Long before the U.S. Supreme Court declined to allow absentee ballots returned after Election Day to be counted if they were postmarked by Nov. 3, officials had advised Wisconsinites to get their votes in as soon as possible.
As of Tuesday morning, the state Elections Commission logged 320,000 outstanding absentee ballots that had yet to be delivered to the local clerk's office, out of 1.8 million ballots sent to voters so far.
And in light of Monday's new ruling, those voters now know with certainty that the deadlines outlined in state statute are still in place this fall: absentee ballots must be returned by 8 p.m. on Election Day.
What did the court decide?
In a 5-3 decision, with the bench's justices split along ideological lines, the court ruled against giving voters an extra six days to return their ballots as long as they were postmarked by Nov. 3.
A federal judge last month had decided to do just that, as well as put in place a variety of other measures extending the timeline for registering to vote online or by mail and expanding the pool of available poll workers.
But the 7th Circuit Court of Appeals, after receiving assurance from the Wisconsin Supreme Court that Republican lawmakers had the standing to appeal, later reversed the decision 2-1, finding the changes would occur too close to an election.
So what are the deadlines?
Absentee ballots have to be received by 8 p.m. on Election Day to be counted.
What was the reaction to the ruling?
Wisconsin Republican Party Chairman Andrew Hitt applauded the decision, saying Democratic efforts "to get the courts to rewrite Wisconsin’s election laws on the eve of an election have failed."
"Absentee voting in Wisconsin is extremely easy and hundreds of thousands of people have done it already — last minute attempts to change election laws only cause more voter confusion and erode the integrity of our elections,” he added.
Democratic Party head Ben Wikler emphasized the ease, accessibility and convenience of voting in Wisconsin "despite the efforts of Donald Trump, the Republican Party, and the partisan justices on the Supreme Court."
"The Democratic Party of Wisconsin will double down on making sure that every Wisconsin voter knows how to exercise their sacred right to vote in the final eight days of this election," he pledged.
How is this similar to the recent U.S. Supreme Court Pennsylvania ruling?
The U.S. Supreme Court justices last week deadlocked 4-4 over a Pennsylvania mail-in ballot extension, an outcome that allows officials there to count ballots as long as they're postmarked by Nov. 3 and arrive up to three days after the election.
No explanation was offered in the ruling, in which Chief Justice John Roberts broke with his conservative colleagues to side with the court's three liberal justices.
Roberts, who joined the court's conservative majority in the Wisconsin ruling, argued the latest one "presents different issues" than the Pennsylvania case.

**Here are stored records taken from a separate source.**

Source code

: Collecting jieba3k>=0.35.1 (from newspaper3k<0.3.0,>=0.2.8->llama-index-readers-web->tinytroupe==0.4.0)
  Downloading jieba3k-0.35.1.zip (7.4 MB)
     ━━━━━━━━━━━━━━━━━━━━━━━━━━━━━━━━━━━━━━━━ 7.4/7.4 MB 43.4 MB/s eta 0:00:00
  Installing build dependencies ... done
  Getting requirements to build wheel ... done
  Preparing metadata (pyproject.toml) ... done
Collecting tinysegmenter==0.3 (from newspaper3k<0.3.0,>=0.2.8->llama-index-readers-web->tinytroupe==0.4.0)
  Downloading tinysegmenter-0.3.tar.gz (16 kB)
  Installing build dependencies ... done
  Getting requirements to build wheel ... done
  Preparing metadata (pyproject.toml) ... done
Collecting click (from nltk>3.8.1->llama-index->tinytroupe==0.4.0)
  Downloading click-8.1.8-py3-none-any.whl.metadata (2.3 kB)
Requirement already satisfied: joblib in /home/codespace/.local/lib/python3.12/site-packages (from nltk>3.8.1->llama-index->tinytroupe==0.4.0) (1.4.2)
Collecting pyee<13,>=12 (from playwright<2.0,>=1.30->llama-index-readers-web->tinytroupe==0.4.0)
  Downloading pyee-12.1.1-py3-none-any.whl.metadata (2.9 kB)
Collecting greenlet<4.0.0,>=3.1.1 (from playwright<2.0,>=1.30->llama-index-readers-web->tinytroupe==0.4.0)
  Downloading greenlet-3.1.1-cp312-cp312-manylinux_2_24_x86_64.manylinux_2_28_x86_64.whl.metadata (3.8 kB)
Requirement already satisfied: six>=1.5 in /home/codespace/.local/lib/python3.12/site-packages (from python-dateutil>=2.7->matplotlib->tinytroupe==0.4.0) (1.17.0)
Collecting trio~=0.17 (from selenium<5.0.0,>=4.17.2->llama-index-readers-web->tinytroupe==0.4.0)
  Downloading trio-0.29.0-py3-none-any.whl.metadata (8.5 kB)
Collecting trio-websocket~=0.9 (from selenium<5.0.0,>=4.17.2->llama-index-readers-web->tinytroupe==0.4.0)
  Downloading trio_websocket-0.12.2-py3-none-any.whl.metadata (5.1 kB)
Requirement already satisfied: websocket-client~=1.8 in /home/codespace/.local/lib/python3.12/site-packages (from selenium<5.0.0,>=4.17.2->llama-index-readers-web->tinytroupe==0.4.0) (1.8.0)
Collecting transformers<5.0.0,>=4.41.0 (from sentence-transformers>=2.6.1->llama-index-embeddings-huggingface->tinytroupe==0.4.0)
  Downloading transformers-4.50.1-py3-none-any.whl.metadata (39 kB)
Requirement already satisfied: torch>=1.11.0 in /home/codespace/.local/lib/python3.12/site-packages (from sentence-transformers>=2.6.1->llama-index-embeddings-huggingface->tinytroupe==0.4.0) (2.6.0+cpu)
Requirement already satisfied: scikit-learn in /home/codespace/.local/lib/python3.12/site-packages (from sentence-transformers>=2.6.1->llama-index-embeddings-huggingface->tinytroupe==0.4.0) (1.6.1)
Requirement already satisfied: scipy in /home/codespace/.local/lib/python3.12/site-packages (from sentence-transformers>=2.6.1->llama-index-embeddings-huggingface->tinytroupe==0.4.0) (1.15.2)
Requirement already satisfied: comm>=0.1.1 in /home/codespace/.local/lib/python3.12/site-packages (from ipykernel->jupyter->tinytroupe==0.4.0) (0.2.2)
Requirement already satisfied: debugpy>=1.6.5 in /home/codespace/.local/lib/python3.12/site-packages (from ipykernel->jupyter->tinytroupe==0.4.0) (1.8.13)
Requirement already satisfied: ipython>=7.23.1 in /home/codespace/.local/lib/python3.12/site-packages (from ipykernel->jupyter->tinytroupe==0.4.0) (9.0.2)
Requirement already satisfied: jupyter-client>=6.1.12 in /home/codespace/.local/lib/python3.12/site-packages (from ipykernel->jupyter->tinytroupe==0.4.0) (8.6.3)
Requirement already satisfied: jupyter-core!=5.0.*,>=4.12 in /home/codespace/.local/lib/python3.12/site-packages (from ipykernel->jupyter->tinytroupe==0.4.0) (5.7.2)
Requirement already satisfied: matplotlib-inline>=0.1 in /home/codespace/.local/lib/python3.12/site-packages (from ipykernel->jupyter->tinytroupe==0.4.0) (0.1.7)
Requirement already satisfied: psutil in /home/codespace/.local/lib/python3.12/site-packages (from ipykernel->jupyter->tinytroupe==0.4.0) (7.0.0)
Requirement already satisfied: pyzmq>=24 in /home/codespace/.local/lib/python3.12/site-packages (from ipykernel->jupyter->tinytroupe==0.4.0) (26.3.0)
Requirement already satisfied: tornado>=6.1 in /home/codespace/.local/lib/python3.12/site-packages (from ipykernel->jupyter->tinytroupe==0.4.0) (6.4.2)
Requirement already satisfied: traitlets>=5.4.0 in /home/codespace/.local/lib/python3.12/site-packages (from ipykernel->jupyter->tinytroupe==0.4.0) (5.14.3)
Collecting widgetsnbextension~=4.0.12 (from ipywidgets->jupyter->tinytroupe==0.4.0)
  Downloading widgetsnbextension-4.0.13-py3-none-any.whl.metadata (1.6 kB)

“While the Pennsylvania applications implicated the authority of state courts to apply their own constitutions to election regulations, this case involves federal intrusion on state lawmaking processes,” Roberts wrote. “Different bodies of law and different precedents govern these two situations and require, in these particular circumstances, that we allow the modification of election rules in Pennsylvania but not Wisconsin.”
What are the latest voting stats?
As of Tuesday morning, nearly 1.5 million absentee ballots statewide have been returned, including 352,073 that were cast early, in-person.
To date, the total absentee ballots cast or returned accounts for 48% of turnout in 2016.
How does this decision differ from what happened in April?
During the state's presidential primary election, Wisconsin's first pandemic-era contests, ballots postmarked by the day of the election were able to be counted as long as they were returned by the following Monday.
That case, too, made its way to the U.S. Supreme Court, which instated the postmark requirement the day before the spring election, blocking a federal judge's ruling the prior week that effectively extended absentee voting by six days.
At the time, justices argued that the lower court erred in changing election rules "so close to the election date," adding that allowing six more days for ballots to be cast and received "fundamentally alters the nature of the election."
While the filing said the court would prefer not to intervene at this time, "when a lower court intervenes and alters the election rules so close to the election date, our precedents indicate that this Court, as appropriate, should correct that error."
Extending the window for absentee ballots to be received and counted effectively franchised some 79,000 voters, or 7% of the total absentee ballots returned, per the Wisconsin Elections Commission.